■ TESTO FORNITO:
——————————

Il Museo del Risorgimento[1] è uno spazio espositivo di Palermo dedicato al Risorgimento. L'esposizione tratta temi relativi soprattutto alla rivoluzione siciliana del 1848 e alle fasi della spedizione dei Mille avvenute in Sicilia[2]. È intitolato a Vittorio Emanuele Orlando.

Il museo è ospitato in una parte dell'ex convento di San Domenico, edificio del XIV secolo in pieno centro storico della città[1]. È gestito dalla Società Siciliana per la Storia Patria ed è diretto da Pasquale Hamel[3].

Storia[modifica | modifica wikitesto]

Le premesse per l'istituzione di un museo del Risorgimento a Palermo sono datate 1892, quando alcuni componenti della "Società Siciliana per la Storia Patria" allestirono, in seno all'Esposizione Nazionale di Palermo, una mostra di cimeli risalenti al Risorgimento; questi reperti, qualche decennio dopo, vennero incamerati dal museo[3]. Già nel 1873 venne fondato un archivio storico sull'argomento, che è consultabile ancora oggi e che conserva circa centomila volumi[4]. L'apertura ufficiale del museo si ebbe il 31 dicembre 1918; in questo modo, si voleva festeggiare la vittoria dell'Italia nella prima guerra mondiale[1]. La prima riorganizzazione delle raccolte avvenne nel 1932, quando alle collezioni venne fornita un'esposizione più razionale e meno casuale[3].

Nel 1961, in occasione del centesimo anniversario dell'Unità d'Italia, ci fu la sistemazione e la riorganizzazione definitiva con la riparazione, tra l'altro, dei danni prodotti all'edificio dai bombardamenti della seconda guerra mondiale[1]; l'inaugurazione del rinnovato spazio espositivo ebbe luogo il 15 aprile 1961[1]. La risistemazione mirò anche a rendere l'esposizione meno percettiva e più critica, fornendo ai visitatori la possibilità di formarsi un'opinione su questo periodo storico[1]. Da allora il museo porta il nome di Vittorio Emanuele Orlando. La prima guida alle esposizioni venne realizzata nel 1975[2].

——————————

■ DATI IN INGRESSO:
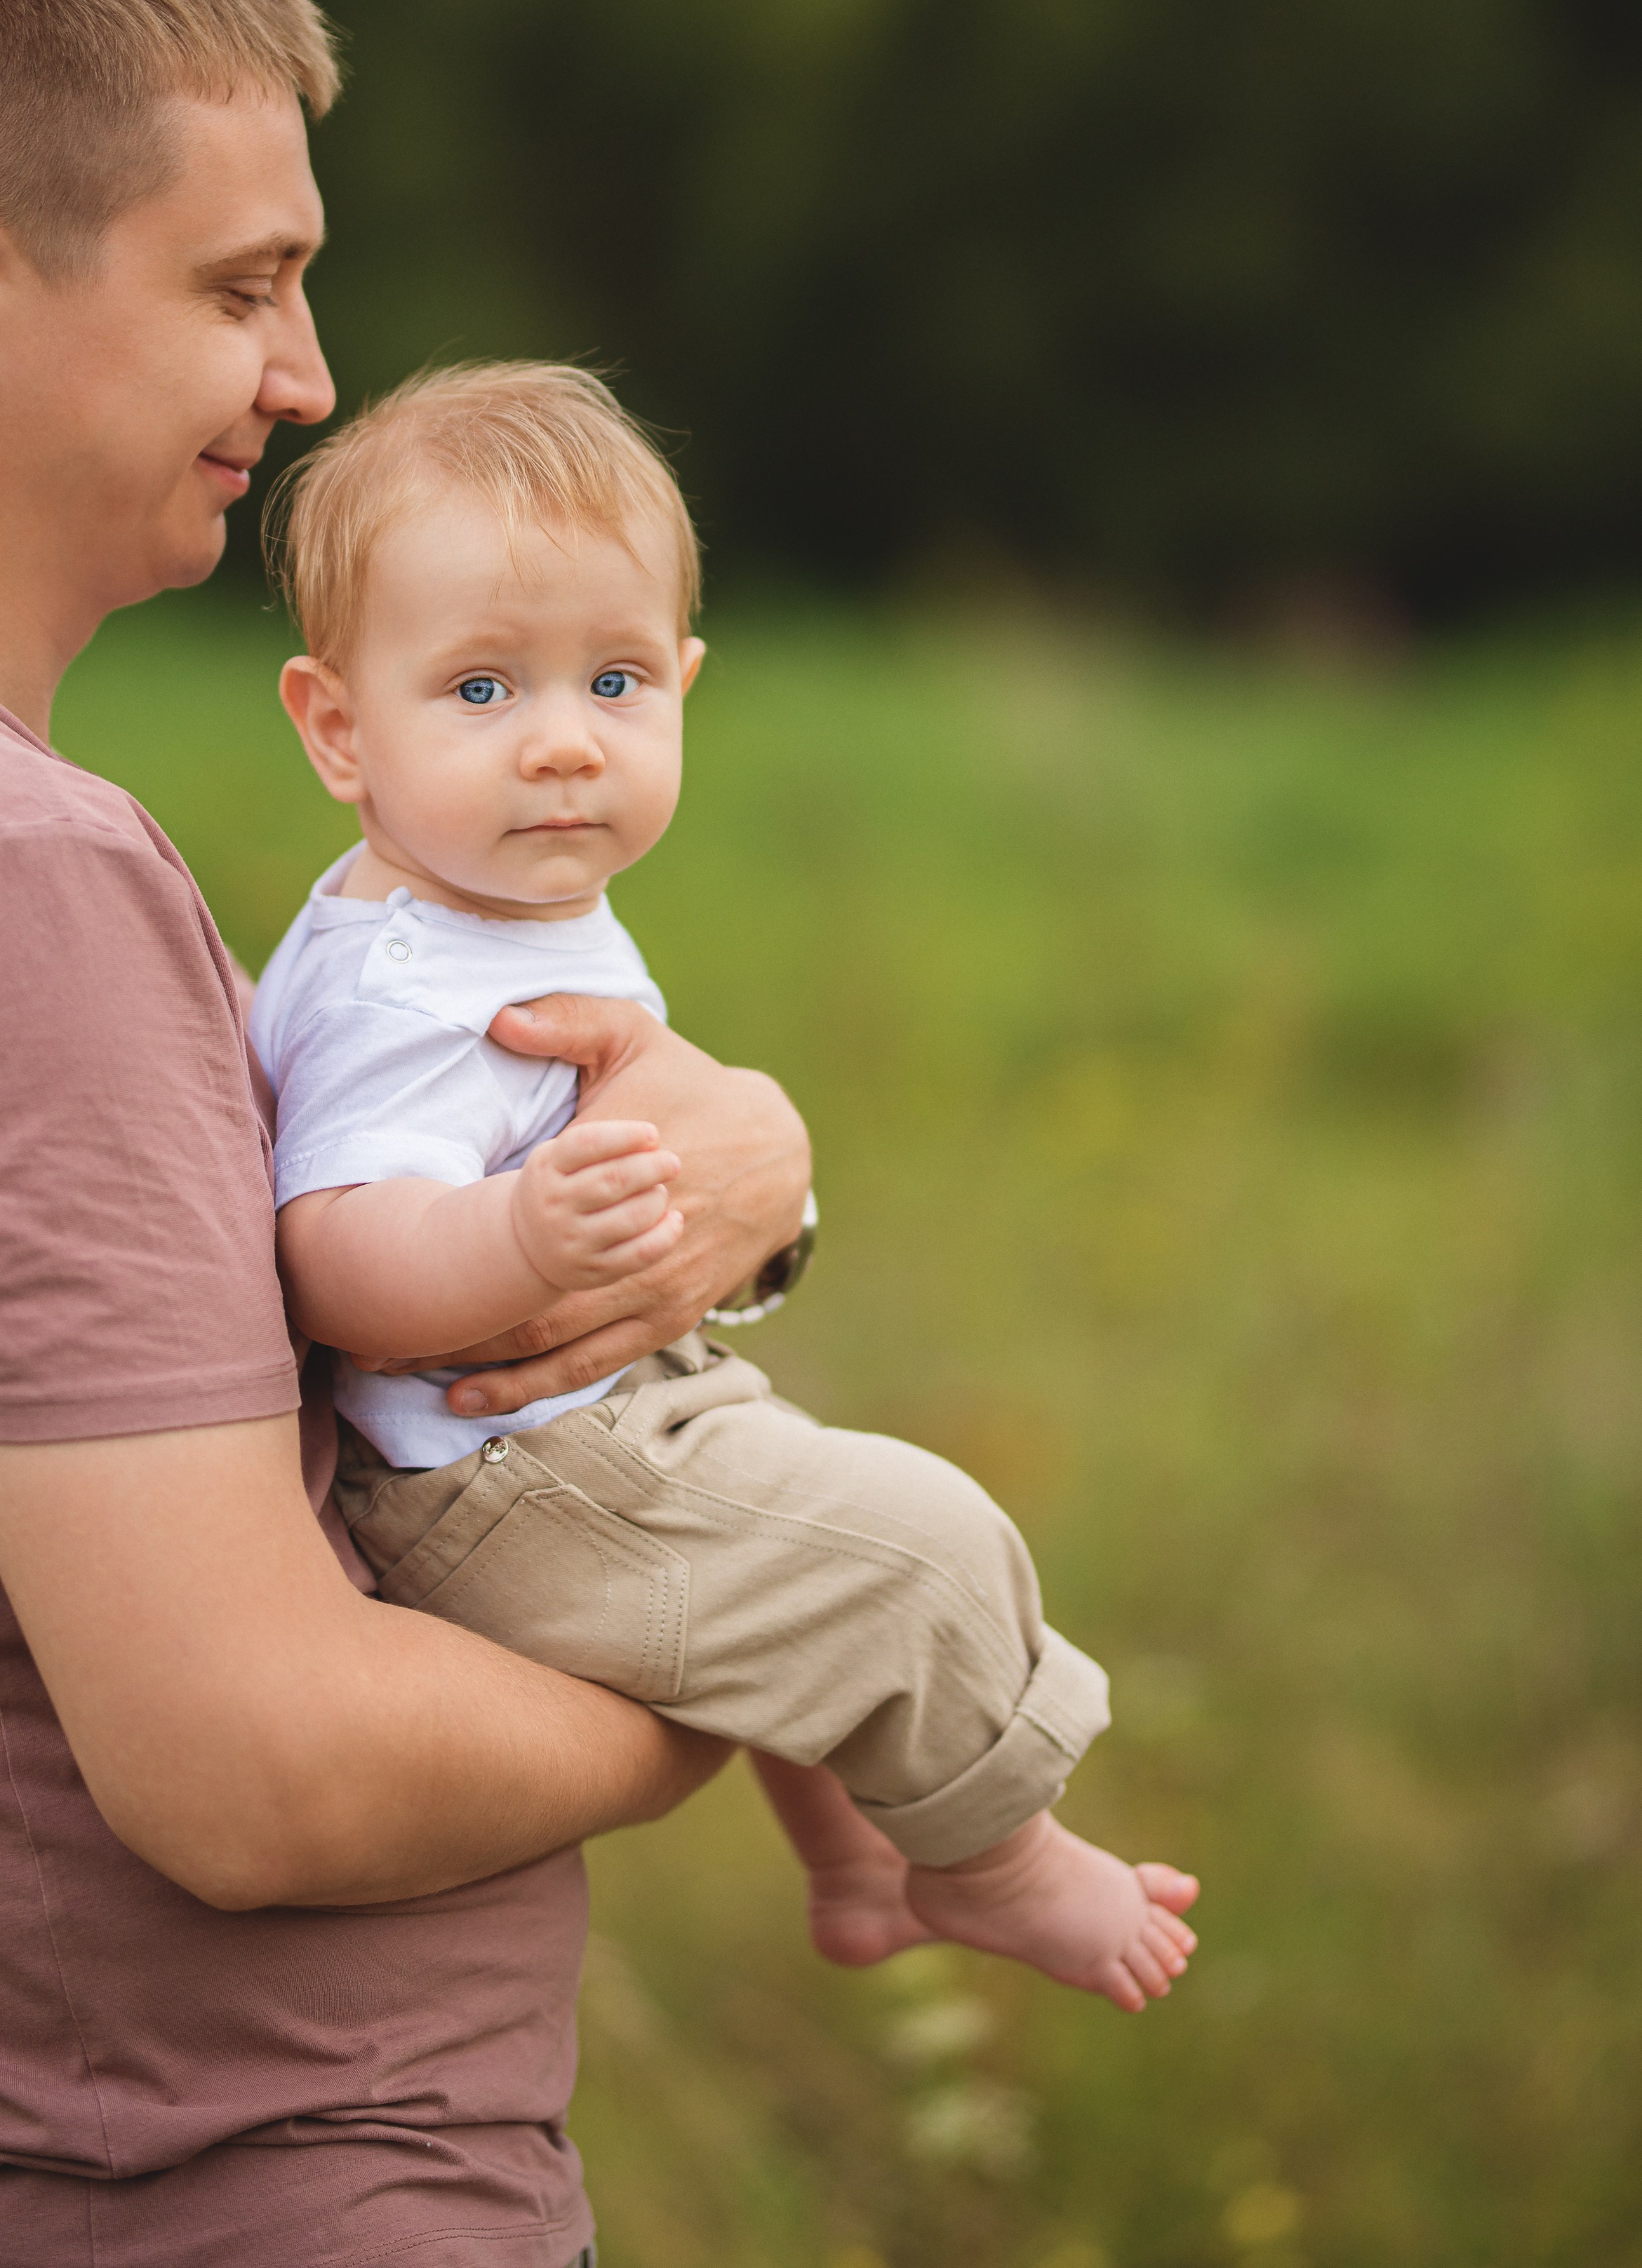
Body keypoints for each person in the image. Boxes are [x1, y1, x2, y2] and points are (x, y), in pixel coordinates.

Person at [0, 0, 810, 2268]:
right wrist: (811, 1659)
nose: (305, 381)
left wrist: (763, 1172)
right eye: (243, 286)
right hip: (224, 2182)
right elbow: (257, 1774)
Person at [258, 360, 1201, 2006]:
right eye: (481, 692)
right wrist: (515, 1232)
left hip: (585, 1421)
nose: (562, 743)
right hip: (493, 1471)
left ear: (685, 684)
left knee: (794, 1516)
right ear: (338, 728)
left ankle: (855, 1867)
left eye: (614, 681)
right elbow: (330, 1255)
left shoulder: (488, 897)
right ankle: (996, 1863)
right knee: (916, 1546)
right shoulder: (401, 988)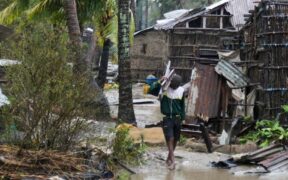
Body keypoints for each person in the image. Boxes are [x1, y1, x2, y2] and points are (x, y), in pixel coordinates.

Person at [147, 74, 185, 170]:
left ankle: (168, 158)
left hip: (177, 118)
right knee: (170, 138)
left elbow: (182, 105)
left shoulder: (181, 91)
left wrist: (182, 118)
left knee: (175, 139)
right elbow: (150, 90)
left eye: (176, 85)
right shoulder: (164, 89)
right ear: (170, 83)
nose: (174, 87)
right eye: (173, 85)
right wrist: (160, 81)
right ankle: (173, 160)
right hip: (167, 118)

——————————

■ DOMANDE SUL MATERIALE:
[A] Aggiorna il brano sul Museo del Risorgimento da "Il Museo del" a "a Vittorio Emanuele Orlando.", mettendo "insurrezione siciliana" al posto di "rivoluzione siciliana".
[B] Prosegui il testo sul Museo del Risorgimento di Palermo dopo l'ultima frase riportata.

■ RISPOSTE IN ORDINE:
[A]
Il Museo del Risorgimento[1] è uno spazio espositivo di Palermo dedicato al Risorgimento. L'esposizione tratta temi relativi soprattutto alla insurrezione siciliana del 1848 e alle fasi della spedizione dei Mille avvenute in Sicilia[2]. È intitolato a Vittorio Emanuele Orlando.

[B]
Dopo essere stato restaurato grazie a lavori di riqualificazione iniziati nel 2006[3], il museo venne riaperto al pubblico nel 2011 in occasione del 150º anniversario dell'Unità d'Italia alla presenza del Capo dello Stato Giorgio Napolitano[4]. Nel 2013 il museo venne chiuso al pubblico per mancanza di fondi, così come la biblioteca della Società Siciliana per la Storia Patria, a cui è annesso[4]. È stato nuovamente riaperto al pubblico nel 2016[4].

Le esposizioni[modifica | modifica wikitesto]

Le collezioni esposte sono incentrate principalmente sulla rivoluzione siciliana del 1848 e sulle fasi della spedizione dei Mille avvenute in Sicilia[2][1]. Le sale espositive sono tre: il "Grande Salone", la " Sala Crispi" e la "Sala Meli"[1]. Nel Grande Salone sono conservati i cimeli di epoca risorgimentale, tra cui dipinti, divise militari, fotografie, incisioni, armi, oggetti di uso comune e busti di gesso e di marmo raffiguranti i protagonisti di questo periodo storico[1]. La datazione dei reperti va dai moti del 1820-1821, a quelli del 1836-1837, alle rivolte del 1848-1849 (con particolarmente attenzione alla rivoluzione siciliana del 1848) e - per terminare - alle fasi della spedizione dei Mille avvenute in Sicilia[3].

Nella Sala Crispi sono stati ricomposti lo studio e lo scranno parlamentare di Francesco Crispi, mentre nella Sala Meli si trova lo studio di Giovanni Meli[3][5]. Tra i reperti più importanti conservati nel museo ci sono una delle bandiere tricolori originali appartenente al piroscafo Lombardo che partecipò, insieme al Piemonte, alla spedizione dei Mille, e un cannone originale, comprensivo di proiettili dell'epoca, che venne utilizzato nel 1820 durante le rivolte in Sicilia[5]. È anche conservata la lettera originale di rinuncia al titolo di Re di Sicilia da parte di Alberto Amedeo di Savoia[3].

Note[modifica | modifica wikitesto]

  1. ^ a b c d e f g h i Busico, p. 195.
  2. ^ a b c Guida alle esposizioni, su storiapatria.it. URL consultato il 3 marzo 2016.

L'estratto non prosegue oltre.